No longer will you need to endure a wet tent in that muddy field at the festival, because although many still have limited facilities, plenty now offer dedicated campsites with lots of amenities for the duration.

Popular tourist spots are also now realising the benefits of temporary sites for the summer and over bank holiday weekends, building campsites from scratch in fields, car parks and patches of underused land, all well worth seeking out. You might need to be quick, mind you: these sites often pop down as quickly as they popped up!

I tasted this style of camping last summer, staying at the Caravan and Motorhome Club Beaulieu Estate pop-up. On a couple of large fields, a five-minute walk from the glorious motor museum, palace and abbey, the site was ideally located.
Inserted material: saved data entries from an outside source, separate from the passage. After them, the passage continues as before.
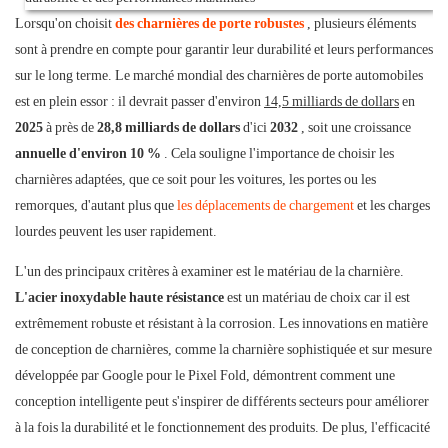
Lorsqu'on choisit
des charnières de porte robustes
, plusieurs éléments
sont à prendre en compte pour garantir leur durabilité et leurs performances
sur le long terme. Le marché mondial des charnières de porte automobiles
est en plein essor : il devrait passer d'environ
14,5 milliards de dollars
en
2025
à près de
28,8 milliards de dollars
d'ici
2032
, soit une croissance
annuelle d'environ 10 %
. Cela souligne l'importance de choisir les
charnières adaptées, que ce soit pour les voitures, les portes ou les
remorques, d'autant plus que
les déplacements de chargement
et les charges
lourdes peuvent les user rapidement.
L'un des principaux critères à examiner est le matériau de la charnière.
L'acier inoxydable haute résistance
est un matériau de choix car il est
extrêmement robuste et résistant à la corrosion. Les innovations en matière
de conception de charnières, comme la charnière sophistiquée et sur mesure
développée par Google pour le Pixel Fold, démontrent comment une
conception intelligente peut s'inspirer de différents secteurs pour améliorer
à la fois la durabilité et le fonctionnement des produits. De plus, l'efficacité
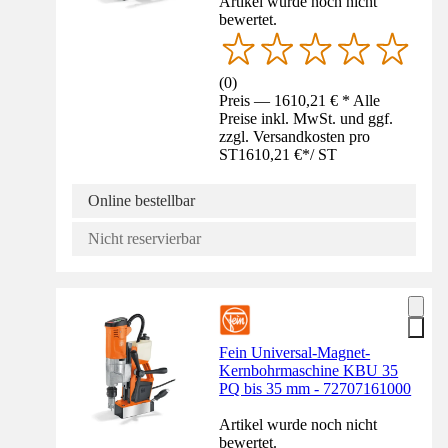
Artikel wurde noch nicht
bewertet.
(
0
)
Preis — 1610,21 € * Alle
Preise inkl. MwSt. und ggf.
zzgl. Versandkosten pro
ST
1610,21 €
*
/
ST
Online bestellbar
Nicht reservierbar
Fein Universal-Magnet-
Kernbohrmaschine KBU 35
PQ bis 35 mm - 72707161000
Artikel wurde noch nicht
bewertet.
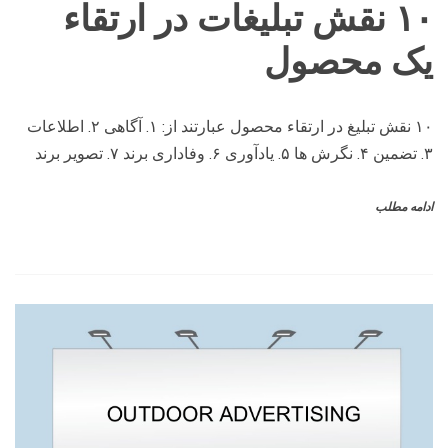
۱۰ نقش تبلیغات در ارتقاء
یک محصول
۱۰ نقش تبلیغ در ارتقاء محصول عبارتند از: ۱. آگاهی ۲. اطلاعات
۳. تضمین ۴. نگرش ها ۵. یادآوری ۶. وفاداری برند ۷. تصویر برند
ادامه مطلب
It provided toilet and shower blocks, and we were also pleased to see a curry stall appear for the evening. Web caravanclu­b.co.uk

Next year we hope to stay at Newlands Valley, a family-run pop-up set amid the fells and forests of the Lake District National Park. We might also return for more festival camping at a country park in Reading, or by an orchard at Sheppy’s Cider Farm, in the heart of deepest Somerset.

Web sheppyscid­er.com

The scope of these temporary campsites is wide-ranging and the list of locations keeps growing as interest develops. So keep a keen eye out – who knows where or when the next site might pop up, and for how long?